→ **Source extract**:
§ §
Hi Josh,
I basically created items using group.content() as a test of a small sample (9 items).
But in reality, I need to collect usage of last year, last 6 months, and last 60 days for 4K items. When I do so synchronously, it takes almost 1 minute per item, which means more than 2 days to finish 4K items.
This is the code snippet:
import dask.bag as dbag
from arcgis.gis import GIS, Group
from datetime import datetime
# user defined function
# basically it returns a dictionary of usage metrics for each item
def get_usage_dct(i):
today = datetime.now().strftime('%Y-%m-%d')
i_usage_df_1y = i.usage(date_range='1Y', as_df=True)
i_usage_df_1y = i_usage_df_1y[i_usage_df_1y['Date'] < today]
i_usage_df_6m = i.usage(date_range='6M', as_df=True)
i_usage_df_6m = i_usage_df_6m[i_usage_df_6m['Date'] < today]
i_usage_df_2m = i.usage(date_range='60D', as_df=True)
§ §
→ **Input data**:
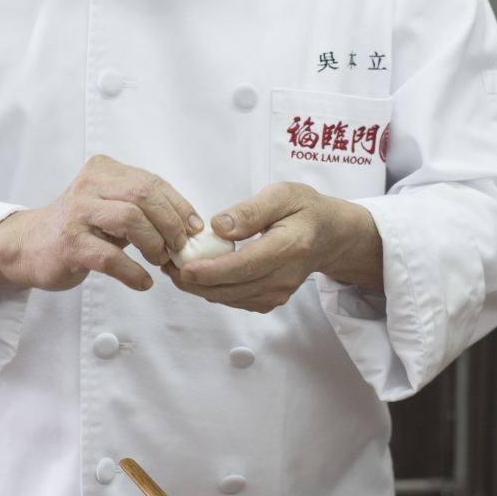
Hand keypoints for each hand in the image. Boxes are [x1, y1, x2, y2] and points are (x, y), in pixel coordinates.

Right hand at [0, 155, 203, 293]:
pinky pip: (111, 258)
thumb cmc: (78, 228)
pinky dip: (133, 273)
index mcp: (103, 171)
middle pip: (144, 195)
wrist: (28, 246)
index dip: (179, 205)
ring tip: (158, 261)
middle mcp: (89, 185)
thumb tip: (187, 227)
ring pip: (131, 219)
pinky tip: (142, 282)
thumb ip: (141, 209)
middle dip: (170, 223)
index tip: (193, 228)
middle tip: (178, 246)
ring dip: (154, 245)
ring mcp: (77, 213)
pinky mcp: (70, 243)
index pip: (151, 181)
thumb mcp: (109, 207)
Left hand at [163, 182, 382, 313]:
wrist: (329, 236)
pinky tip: (196, 275)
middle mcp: (284, 276)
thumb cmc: (305, 211)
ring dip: (200, 287)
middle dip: (196, 281)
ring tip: (174, 267)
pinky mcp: (271, 299)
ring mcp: (278, 292)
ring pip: (231, 298)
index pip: (245, 266)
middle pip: (233, 288)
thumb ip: (251, 210)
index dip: (212, 270)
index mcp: (289, 247)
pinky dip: (213, 290)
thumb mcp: (282, 195)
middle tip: (167, 264)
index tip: (185, 267)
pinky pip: (236, 300)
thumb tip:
§ §
→ **Exercise requirements**:
A. Please summarize the forum post about collecting item usage metrics in two sentences.
B. Resume the forum post about collecting item usage metrics from the point where it stops.

→ **Exercise results**:
A. The poster tested creating items with group.content() on a sample of 9 items but actually needs usage for the last year, last 6 months, and last 60 days across 4K items. Run synchronously, this takes almost 1 minute per item, or more than 2 days in total, and the poster shares a code snippet whose user-defined function returns a dictionary of usage metrics for each item.

B.
i_usage_df_2m = i_usage_df_2m[i_usage_df_2m['Date'] < today]
return {'item_name':i.title,'usage_count_1Y':i_usage_df_1y['Usage'].sum(),'usage_count_6m':i_usage_df_6m['Usage'].sum(),'usage_count_2m':i_usage_df_2m['Usage'].sum()}
# define the GIS object
mapit = GIS("home")
# getting items of a specific group (9 items for this example)
g = Group(mapit,'xxxxxxxxx')
itms = g.content()
# create items bag from the itms list
itms_bag = dbag.from_sequence(itms, npartitions = 9)
# this line is causing the error
final_bag = dbag.map(lambda x: get_usage_dct(x), itms_bag).compute()
I then added the scheduler attribute in compute in the last line as:
final_bag = dbag.map(lambda x: get_usage_dct(x), itms_bag).compute(scheduler="threads")
But now it gave me
Exception: Too many requests. Please try again later.
(Error Code: 400)
Which I believe is related to API limits since the item usage method is basically an API call. Please correct me if I am wrong.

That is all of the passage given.